Entre na dança, veja como se dança.
Pule, dance, beije quem você quiser.
No
que se referia ao quem você quiser,
era mais fácil na canção do que na prática. Sem dúvida foi por causa da
comparação entre o lírio e a flor silvestre que resolvi chamar atenção à minha
maneira. Não fiz o curso normal, consegui um diploma de inglês e, graças à
minha preferência pela leitura, formei-me em letras com louvor. Em seguida,
deixei o mar e fui-me instalar em Paris, onde trabalho com música e danço com
os grandes.
Cheguei de ressaca à Agência hoje de manhã, pois ontem fui
comemorar os meus 26 anos com alguns amigos num bar. Dormir às três da manhã no
meio da semana não tem nada de mais quando a data é importante, e, em todo
caso, ganhara 4 centímetros depois dos meus 13 anos... Não podia deixar de
comemorar isso! A Agência era como chamávamos carinhosamente os nossos 200
metros quadrados de escritório nas proximidades dos Champs-Élysées, onde
a nossa equipa de assessores de imprensa trabalhava muito para promover cantores
talentosos e promissores. Os nossos clientes eram editoras de discos
sobrecarregadas e também músicos independentes, que deduzem que a fama demora
demais a estender as asas sobre as suas cabeças. Para ajudá-los, assediávamos
os jornais, as rádios e as emissoras de TV. Organizávamos entrevistas e colectivas,
planeávamos viagens e às vezes os acompanhávamos. Amava esse trabalho, que me
fazia esquecer da hora e me permitia conviver com essas pessoas curiosas que chamamos
de artistas, muitas vezes caricatas, porém quase nunca desinteressantes,
dispostas a morrer para serem reconhecidas. Além do mais, sempre gostei de
música, tanto a denominada clássica
quanto a pop, do violoncelo ao
acordeão. Ela transforma a dor em poesia e, às vezes, o
infortúnio em ópera. Impossível viver sem ela. Imaginam um mundo sem passarinhos?
No
dia seguinte ao meu aniversário, estava ao telefone, um pouco cansada apesar do
expresso duplo que bebera, perturbando um jornalista, quando alguém bateu no
vidro da minha sala e avisou que o chefe estava chamando-me. Henri Desjoyaux,
fundador da Agência, que tem apenas 35 anos, é um bonitão com dentes grandes. Faz
questão de que o chamemos pelo nome e trabalhemos todos juntos, uns colaborando
com os outros. Havia um homenzinho com ele: na casa dos 50, terno com colete,
cabelos cheios e grisalhos e um olhar fulminante por trás das grossas lentes
dos óculos. Laura, apresento-lhe um grande amigo meu: David May. Com a sua mão
pequena e cabeluda, ele triturou os meus dedos. Pode-me chamar de David, já
que, pelo visto, a Laura vai salvar-nos!, declarou o homenzinho com voz áspera.
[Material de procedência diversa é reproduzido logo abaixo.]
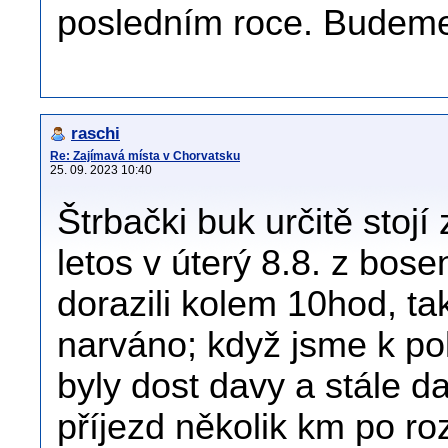
posledním roce. Budeme 
raschi
Re: Zajímavá místa v Chorvatsku
25. 09. 2023 10:40
Štrbački buk určitě stojí
letos v úterý 8.8. z bos
dorazili kolem 10hod, t
narváno; když jsme k po
byly dost davy a stále da
příjezd několik km po ro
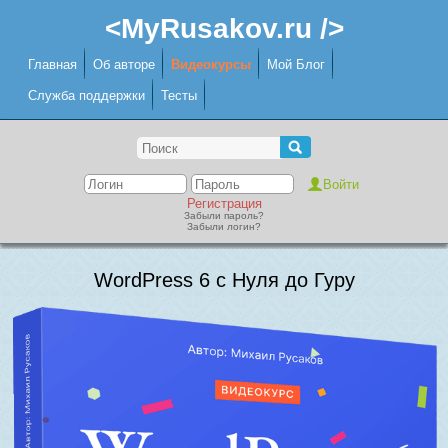
<MyRusakov.ru />
Главная
Об авторе
Видеокурсы
Мой Блог
Служба поддержки
Тесты
Регистрация
Забыли пароль?
Забыли логин?
WordPress 6 с Нуля до Гуру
Voltei a minha atenção para Henri, que me esclareceu: David é o agente de Claudio
Roman. Claudio Roman é um tenor tão célebre na França quanto no estrangeiro. É
tão disputado que não é preciso bajular a imprensa para promovê-lo. Segundo os
boatos, é também um sedutor e um grande crápula. Se não me engano, não está
longe dos 40 anos. Além disso, é cego».
In
Janine
Boissard, Pela Luz dos Olhos Seus, 2003, Editora Arqueiro, 2013, tradução de
André Teles, ISBN 978-858-041-211-6.